--- DESCRIPTION OF THE TASK ---
Resume the short article on infants favoring victims over attackers, carrying it on from its last sentence.

--- EXCERPTED TEXT ---

Preverbal infants show preference for others in distress
At 10 months of age, babies differentiate attackers from victims and neutral parties. They literally reach out to victims. Their second choice is a neutral party. They avoid attackers.
In scientific experiments by Japanese researchers, the players were shapes on a screen, something like the early Pac-man games. The researchers suggest the infants’ preference for the victim is the foundation for sympathy.
The findings seem to confirm other research that says witnessing violence has nearly the same negative impact as experiencing it directly. This seems to be so even on an infant. The study certainly confirms that babies observe and are shaped by what is happening around them.

--- DATA SUPPLIED ---
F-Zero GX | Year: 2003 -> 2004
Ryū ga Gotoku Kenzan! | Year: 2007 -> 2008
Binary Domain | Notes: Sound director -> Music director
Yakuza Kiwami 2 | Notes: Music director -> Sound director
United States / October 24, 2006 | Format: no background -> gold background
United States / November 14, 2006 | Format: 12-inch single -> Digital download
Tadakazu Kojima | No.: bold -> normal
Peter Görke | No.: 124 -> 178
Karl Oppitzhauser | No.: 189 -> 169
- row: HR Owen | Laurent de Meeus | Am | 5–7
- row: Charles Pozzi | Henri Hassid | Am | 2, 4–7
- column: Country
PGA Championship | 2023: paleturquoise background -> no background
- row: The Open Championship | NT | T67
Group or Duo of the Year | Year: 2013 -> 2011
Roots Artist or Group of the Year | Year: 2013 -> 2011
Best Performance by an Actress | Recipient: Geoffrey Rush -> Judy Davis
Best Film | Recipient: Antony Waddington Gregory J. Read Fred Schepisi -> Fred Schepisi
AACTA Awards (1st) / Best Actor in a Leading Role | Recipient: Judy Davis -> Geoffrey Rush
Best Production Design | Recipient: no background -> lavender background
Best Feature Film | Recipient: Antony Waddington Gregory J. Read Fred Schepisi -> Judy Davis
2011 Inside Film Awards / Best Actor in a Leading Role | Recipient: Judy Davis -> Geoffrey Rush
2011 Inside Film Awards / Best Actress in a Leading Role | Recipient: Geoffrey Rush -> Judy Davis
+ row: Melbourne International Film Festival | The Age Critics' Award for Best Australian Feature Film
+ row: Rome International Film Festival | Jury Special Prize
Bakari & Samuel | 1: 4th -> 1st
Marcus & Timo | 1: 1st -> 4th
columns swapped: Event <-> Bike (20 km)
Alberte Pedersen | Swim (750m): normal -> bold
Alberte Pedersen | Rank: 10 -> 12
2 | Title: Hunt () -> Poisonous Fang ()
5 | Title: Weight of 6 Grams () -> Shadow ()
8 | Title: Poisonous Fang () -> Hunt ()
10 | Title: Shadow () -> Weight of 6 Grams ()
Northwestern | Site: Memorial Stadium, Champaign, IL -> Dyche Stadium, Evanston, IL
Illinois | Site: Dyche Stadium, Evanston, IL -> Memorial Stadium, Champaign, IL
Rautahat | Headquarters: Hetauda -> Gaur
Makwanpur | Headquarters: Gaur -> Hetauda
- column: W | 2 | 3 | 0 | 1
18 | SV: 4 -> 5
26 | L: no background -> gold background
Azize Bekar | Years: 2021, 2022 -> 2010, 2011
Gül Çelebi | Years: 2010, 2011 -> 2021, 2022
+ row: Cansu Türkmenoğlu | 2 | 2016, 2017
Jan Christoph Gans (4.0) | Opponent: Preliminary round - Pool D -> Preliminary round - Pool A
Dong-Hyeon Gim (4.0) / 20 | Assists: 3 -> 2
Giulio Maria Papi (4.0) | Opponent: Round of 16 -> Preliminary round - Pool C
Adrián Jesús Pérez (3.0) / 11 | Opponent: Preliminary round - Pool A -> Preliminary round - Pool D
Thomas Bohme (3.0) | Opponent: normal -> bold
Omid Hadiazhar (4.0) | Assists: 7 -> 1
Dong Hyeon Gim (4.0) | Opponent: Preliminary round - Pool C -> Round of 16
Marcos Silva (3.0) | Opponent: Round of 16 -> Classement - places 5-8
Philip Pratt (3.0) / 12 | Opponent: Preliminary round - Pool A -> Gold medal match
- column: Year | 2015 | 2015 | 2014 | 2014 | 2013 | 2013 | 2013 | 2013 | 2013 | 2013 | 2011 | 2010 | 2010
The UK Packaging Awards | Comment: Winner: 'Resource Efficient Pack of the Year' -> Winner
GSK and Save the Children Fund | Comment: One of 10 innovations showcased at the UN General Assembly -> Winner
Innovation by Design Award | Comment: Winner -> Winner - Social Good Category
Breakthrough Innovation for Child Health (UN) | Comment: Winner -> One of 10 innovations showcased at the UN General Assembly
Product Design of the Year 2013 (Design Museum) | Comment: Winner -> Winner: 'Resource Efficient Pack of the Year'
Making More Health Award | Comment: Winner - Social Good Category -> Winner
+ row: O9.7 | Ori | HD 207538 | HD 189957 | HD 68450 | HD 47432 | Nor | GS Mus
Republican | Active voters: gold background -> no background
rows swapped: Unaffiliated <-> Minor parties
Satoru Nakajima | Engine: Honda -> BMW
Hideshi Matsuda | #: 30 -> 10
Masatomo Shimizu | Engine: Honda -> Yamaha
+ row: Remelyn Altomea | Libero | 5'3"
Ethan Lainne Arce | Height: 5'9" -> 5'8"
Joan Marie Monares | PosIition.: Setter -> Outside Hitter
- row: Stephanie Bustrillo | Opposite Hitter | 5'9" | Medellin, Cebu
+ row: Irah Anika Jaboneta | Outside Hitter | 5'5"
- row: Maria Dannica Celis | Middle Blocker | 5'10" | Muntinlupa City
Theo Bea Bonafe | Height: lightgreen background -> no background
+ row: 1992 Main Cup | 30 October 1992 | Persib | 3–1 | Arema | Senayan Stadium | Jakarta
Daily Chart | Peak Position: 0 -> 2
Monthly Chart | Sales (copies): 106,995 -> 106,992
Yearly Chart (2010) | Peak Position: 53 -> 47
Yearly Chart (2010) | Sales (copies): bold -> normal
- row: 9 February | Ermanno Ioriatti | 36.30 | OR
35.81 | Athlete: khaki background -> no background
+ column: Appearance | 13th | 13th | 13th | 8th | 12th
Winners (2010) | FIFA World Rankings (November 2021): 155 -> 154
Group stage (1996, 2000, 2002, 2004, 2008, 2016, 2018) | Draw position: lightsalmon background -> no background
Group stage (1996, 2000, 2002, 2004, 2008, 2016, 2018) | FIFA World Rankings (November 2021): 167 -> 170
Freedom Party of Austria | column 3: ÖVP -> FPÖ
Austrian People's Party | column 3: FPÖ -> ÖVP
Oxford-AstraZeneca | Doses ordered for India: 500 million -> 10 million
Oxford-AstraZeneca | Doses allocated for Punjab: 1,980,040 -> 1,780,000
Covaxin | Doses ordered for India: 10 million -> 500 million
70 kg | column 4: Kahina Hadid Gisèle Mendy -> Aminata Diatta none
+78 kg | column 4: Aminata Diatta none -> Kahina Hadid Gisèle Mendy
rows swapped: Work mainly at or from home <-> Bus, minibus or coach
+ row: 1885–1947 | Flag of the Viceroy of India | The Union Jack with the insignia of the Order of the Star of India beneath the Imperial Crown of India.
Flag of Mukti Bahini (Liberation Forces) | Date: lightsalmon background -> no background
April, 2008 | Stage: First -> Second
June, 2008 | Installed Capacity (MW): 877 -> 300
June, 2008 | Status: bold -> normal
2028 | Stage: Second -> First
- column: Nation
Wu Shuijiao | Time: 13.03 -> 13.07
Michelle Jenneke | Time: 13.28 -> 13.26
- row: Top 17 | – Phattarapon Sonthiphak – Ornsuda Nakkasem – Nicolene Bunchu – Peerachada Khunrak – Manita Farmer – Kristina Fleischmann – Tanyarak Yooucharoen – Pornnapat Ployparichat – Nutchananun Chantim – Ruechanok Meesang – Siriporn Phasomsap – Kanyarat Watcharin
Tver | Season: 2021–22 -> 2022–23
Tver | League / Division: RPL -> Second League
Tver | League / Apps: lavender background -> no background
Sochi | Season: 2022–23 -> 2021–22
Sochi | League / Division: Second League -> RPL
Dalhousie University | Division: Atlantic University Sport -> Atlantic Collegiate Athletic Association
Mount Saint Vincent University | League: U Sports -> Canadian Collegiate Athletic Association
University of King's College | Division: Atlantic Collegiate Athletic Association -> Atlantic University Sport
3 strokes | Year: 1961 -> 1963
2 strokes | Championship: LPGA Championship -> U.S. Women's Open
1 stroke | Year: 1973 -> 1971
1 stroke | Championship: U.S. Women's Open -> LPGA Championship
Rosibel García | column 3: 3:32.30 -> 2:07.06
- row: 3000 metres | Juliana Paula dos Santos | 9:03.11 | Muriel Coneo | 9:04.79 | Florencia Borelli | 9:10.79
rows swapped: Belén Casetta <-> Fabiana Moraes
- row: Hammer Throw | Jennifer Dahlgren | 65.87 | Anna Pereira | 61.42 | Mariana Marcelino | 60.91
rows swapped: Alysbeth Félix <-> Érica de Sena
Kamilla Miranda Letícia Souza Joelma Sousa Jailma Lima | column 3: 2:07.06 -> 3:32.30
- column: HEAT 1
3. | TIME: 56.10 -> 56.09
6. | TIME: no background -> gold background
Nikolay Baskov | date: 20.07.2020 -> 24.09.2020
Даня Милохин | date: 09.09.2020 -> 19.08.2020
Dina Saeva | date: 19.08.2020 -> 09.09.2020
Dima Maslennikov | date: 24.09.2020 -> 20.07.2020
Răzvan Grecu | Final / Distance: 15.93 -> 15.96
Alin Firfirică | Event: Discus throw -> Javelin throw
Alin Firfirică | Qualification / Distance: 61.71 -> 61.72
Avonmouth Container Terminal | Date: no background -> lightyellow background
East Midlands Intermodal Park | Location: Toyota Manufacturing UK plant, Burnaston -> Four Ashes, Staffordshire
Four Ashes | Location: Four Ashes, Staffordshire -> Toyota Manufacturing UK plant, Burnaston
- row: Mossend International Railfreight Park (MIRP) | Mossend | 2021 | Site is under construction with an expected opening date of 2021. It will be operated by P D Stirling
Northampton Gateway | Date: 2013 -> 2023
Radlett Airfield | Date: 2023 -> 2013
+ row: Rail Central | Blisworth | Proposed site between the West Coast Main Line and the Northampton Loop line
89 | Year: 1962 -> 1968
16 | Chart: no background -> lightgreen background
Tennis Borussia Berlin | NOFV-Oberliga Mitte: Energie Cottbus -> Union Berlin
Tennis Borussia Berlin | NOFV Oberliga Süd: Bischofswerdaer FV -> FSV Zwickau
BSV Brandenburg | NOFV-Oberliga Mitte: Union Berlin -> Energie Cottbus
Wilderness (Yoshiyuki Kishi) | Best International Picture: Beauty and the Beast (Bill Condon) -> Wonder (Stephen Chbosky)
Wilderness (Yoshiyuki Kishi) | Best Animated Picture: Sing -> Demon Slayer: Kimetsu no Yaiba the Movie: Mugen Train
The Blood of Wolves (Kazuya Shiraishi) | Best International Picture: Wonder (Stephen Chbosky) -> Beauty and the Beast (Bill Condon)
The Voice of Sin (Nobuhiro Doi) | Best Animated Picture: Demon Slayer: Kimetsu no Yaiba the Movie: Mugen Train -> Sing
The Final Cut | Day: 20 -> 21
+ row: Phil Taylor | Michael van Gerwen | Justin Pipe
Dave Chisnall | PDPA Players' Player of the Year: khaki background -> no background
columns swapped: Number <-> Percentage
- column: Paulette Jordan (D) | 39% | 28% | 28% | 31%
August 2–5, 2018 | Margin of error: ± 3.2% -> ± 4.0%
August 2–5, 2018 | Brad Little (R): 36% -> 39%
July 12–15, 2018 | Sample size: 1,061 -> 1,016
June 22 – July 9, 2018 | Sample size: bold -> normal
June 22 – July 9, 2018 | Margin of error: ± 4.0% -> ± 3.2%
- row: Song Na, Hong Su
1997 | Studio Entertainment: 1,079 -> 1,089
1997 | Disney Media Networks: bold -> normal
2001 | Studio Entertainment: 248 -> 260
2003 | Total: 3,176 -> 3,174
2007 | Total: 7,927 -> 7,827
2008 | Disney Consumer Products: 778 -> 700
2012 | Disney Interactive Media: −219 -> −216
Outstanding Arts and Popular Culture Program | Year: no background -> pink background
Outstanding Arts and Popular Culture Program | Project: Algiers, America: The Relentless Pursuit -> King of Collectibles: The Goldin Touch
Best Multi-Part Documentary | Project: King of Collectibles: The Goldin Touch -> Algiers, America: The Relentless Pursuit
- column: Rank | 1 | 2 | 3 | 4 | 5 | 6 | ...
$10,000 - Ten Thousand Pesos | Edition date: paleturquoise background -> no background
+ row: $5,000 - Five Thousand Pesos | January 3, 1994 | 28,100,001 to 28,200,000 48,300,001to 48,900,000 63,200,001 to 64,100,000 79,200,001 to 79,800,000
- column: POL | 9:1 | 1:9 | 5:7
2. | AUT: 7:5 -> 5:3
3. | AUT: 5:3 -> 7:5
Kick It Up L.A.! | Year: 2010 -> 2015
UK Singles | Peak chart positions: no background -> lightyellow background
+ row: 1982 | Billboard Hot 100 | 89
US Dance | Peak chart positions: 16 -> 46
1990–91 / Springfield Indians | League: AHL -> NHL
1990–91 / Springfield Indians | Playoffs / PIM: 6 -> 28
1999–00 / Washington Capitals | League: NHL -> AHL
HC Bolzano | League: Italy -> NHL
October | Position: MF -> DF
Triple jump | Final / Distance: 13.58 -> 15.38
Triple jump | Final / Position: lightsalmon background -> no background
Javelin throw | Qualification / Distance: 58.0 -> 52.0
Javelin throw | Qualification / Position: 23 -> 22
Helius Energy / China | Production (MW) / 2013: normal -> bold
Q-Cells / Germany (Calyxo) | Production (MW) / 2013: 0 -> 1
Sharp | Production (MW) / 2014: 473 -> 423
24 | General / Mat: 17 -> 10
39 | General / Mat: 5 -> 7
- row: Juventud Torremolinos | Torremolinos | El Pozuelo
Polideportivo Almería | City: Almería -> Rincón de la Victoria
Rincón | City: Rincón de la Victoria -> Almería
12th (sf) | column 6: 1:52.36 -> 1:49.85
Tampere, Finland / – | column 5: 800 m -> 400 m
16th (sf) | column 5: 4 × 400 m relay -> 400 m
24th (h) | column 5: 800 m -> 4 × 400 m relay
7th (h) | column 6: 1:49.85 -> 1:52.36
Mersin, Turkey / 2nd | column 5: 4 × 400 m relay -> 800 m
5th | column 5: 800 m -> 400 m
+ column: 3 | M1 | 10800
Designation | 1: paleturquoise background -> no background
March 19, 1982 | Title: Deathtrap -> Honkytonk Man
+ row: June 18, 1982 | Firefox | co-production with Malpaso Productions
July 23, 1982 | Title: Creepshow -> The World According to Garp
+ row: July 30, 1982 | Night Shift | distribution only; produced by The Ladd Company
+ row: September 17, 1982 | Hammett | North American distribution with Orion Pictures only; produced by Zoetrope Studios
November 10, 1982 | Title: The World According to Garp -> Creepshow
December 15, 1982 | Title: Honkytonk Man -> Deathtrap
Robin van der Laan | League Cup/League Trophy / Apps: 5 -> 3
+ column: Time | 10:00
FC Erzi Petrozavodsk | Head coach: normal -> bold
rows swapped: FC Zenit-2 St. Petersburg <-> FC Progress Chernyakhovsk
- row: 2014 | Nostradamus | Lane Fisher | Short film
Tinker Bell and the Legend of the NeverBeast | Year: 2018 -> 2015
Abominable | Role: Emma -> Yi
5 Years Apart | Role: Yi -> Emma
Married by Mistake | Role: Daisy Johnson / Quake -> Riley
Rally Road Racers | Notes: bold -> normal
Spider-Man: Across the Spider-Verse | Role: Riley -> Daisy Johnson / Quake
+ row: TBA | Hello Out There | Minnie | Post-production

--- ANSWER TO THE EXERCISE ---
The power of choosing
This experiment further suggests a very early start for what David Emerald (The Empowerment Dynamic) describes as humans’ default way of looking at the world. It’s a survival mechanism. In order to keep us alive, our brains are pre-set to keep us focused on problems and threats. Anything unfamiliar or unexpected (including an aggressive square) is considered a threat, even as early as 10 months. Brain imaging shows that upon detecting a threat, real or imagined, the brain floods the body with chemicals to produce anxiety. It gives us just three choices of how to react: fight, flee or freeze. No thinking is involved. Anxiety is the prime motivator,  and our default state.
Emerald writes that It takes intention and attention to notice when we are reacting automatically to anxiety, and to instead choose a purposeful response to the source of the anxiety.  A habit of  observing and choosing is the key.  The process of choosing takes us out of survival mode and activates critical thinking.
Give Baby choices
Taken together, these works make clear the importance of allowing  very young children to make choices.  Even before they begin to talk or to understand.  Hold up two shirts. Ask, red shirt or green? Let Baby point. When out for a walk, ask Baby which way he wants to go. He can point. Maybe not the first time. But probably sooner than you think.
“Making choices and translating those choices into desired actions and outcomes” - that is the definition of empowerment.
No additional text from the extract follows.